Shadow job (pre-production)

Definition

A shadow job is a job that runs in a pre-production environment, consumes the same source as a production job, and writes its output to a separate shadow table — not the production table. The shadow table is invisible to production consumers; the production job and table remain authoritative.

"In the first step of the lifecycle we set up shadow jobs in the pre-production environment to be delivered via the new system. This is essentially a production-realistic test that each shadow job consumed the same source as the production job but delivered data to a different table called the shadow table. This setup can help reveal issues because it exposes the new system to real production data and behavior, while still providing an isolated place to inspect outcomes and deploy fixes quickly." — Source: sources/2026-05-12-meta-migrating-data-ingestion-systems-at-meta-scale

Why it's distinct from generic test environments

Three properties distinguish shadow jobs from generic pre-production test jobs:

  1. Same source as production. Test jobs typically read from synthetic or sampled data; shadow jobs read the actual production source. This is what makes the shadow job a production-realistic test.
  2. Separate output table. The shadow table is structurally isolated from the production table, so any bug in the shadow job is invisible to consumers. "An isolated place to inspect outcomes and deploy fixes quickly."
  3. Continuous comparison against production. Row count + checksum mismatches between shadow and production tables are logged continuously, surfacing issues that synthetic-data testing would miss because they only manifest on real production source patterns.

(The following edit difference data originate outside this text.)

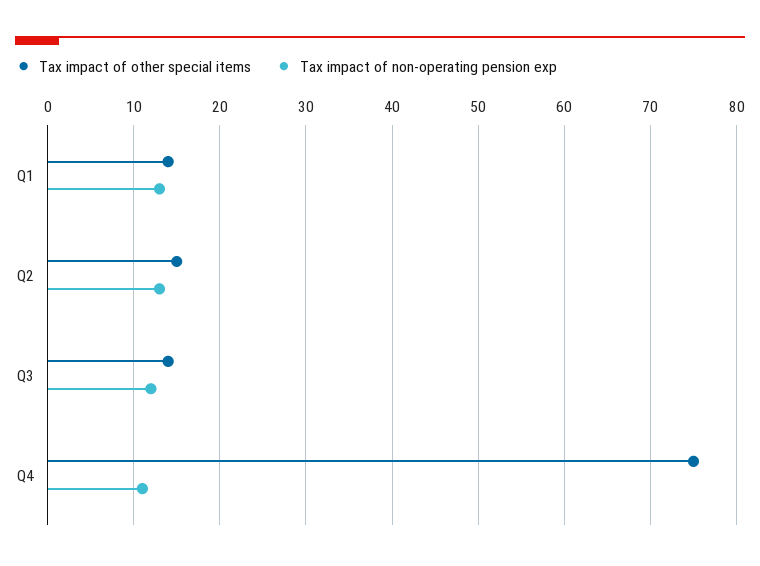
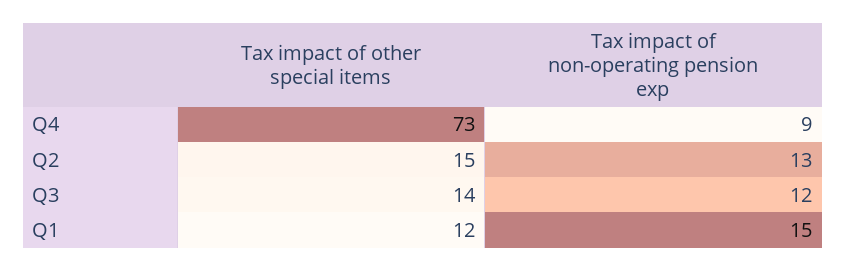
  {
    "Tax impact of other special items": {
-     "Q1": 14,
+     "Q1": 12,
      "Q2": 15,
      "Q3": 14,
-     "Q4": 75
+     "Q4": 73
    },
    "Tax impact of non-operating pension exp": {
-     "Q1": 13,
+     "Q1": 15,
      "Q2": 13,
      "Q3": 12,
-     "Q4": 11
+     "Q4": 9
    }
  }

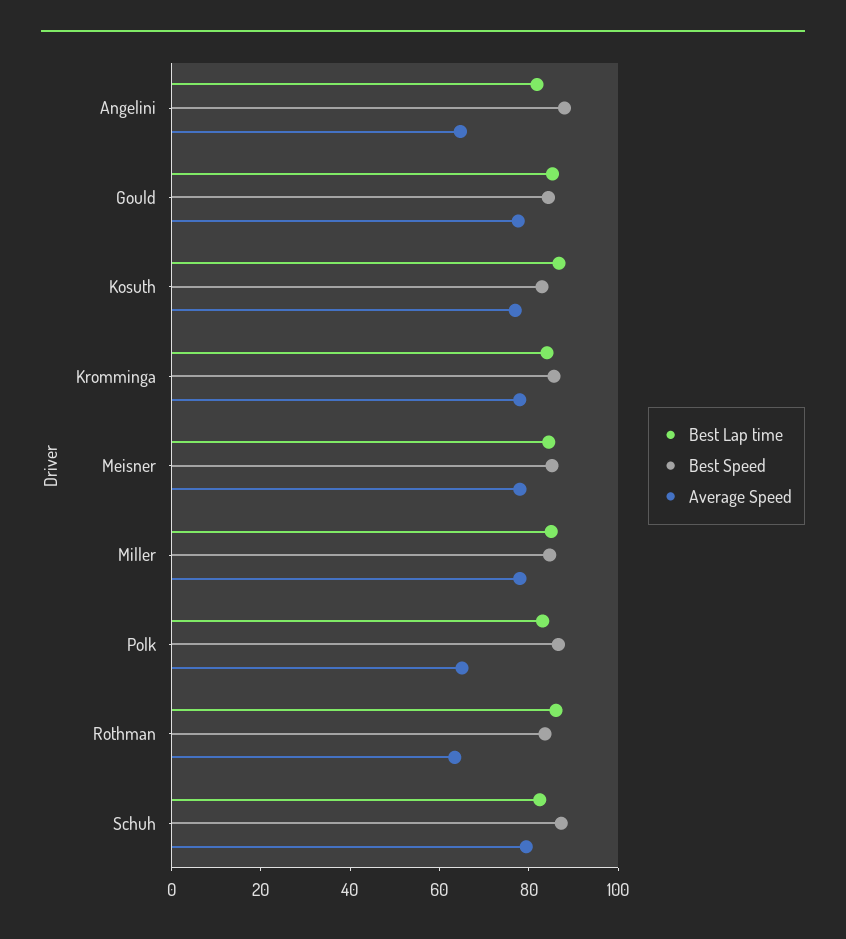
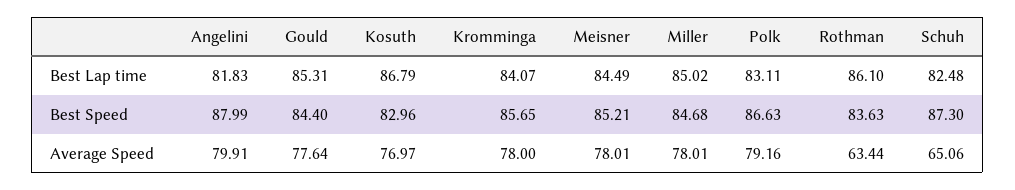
  {
    "Best Lap time": {
      "Angelini": 81.83,
      "Gould": 85.31,
      "Kosuth": 86.79,
      "Kromminga": 84.07,
      "Meisner": 84.49,
      "Miller": 85.02,
      "Polk": 83.11,
      "Rothman": 86.1,
      "Schuh": 82.48
    },
    "Best Speed": {
      "Angelini": 87.99,
      "Gould": 84.4,
      "Kosuth": 82.96,
      "Kromminga": 85.65,
      "Meisner": 85.21,
      "Miller": 84.68,
      "Polk": 86.63,
      "Rothman": 83.63,
      "Schuh": 87.3
    },
    "Average Speed": {
-     "Angelini": 65,
+     "Angelini": 79.91,
      "Gould": 77.64,
      "Kosuth": 76.97,
      "Kromminga": 78,
      "Meisner": 78.01,
      "Miller": 78.01,
-     "Polk": 65,
+     "Polk": 79.16,
      "Rothman": 63.44,
-     "Schuh": 80
+     "Schuh": 65.06
    }
  }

Operational behaviour during the shadow phase

  • Shadow job and production job run in parallel against the same source.
  • Mismatches are logged to a real-time analytics store (Scuba in Meta's case) — see patterns/data-quality-analysis-tool-with-edge-case-logging.
  • Compute + storage quotas of the shadow job are measured so the production environment has sufficient headroom for the next lifecycle phase (Reverse Shadow).
  • Once the shadow job satisfies the promotion criteria (no data-quality issues; no landing-latency regression; no resource-utilization regression), it advances — first to the production environment, then to Reverse Shadow.
  • vs canary: canary exposes one binary to a fraction of traffic; shadow exposes the new binary to all source data but writes to a separate sink.
  • vs dark launch: dark launch executes new code paths without exposing them to users; shadow launch executes the entire pipeline to a separate destination so the outputs can be compared, not just the code paths exercised.
  • vs mirror traffic (e.g. Envoy request_mirror_policies): mirror traffic copies in-flight requests; shadow jobs copy batched / streaming source data at the data-pipeline grain.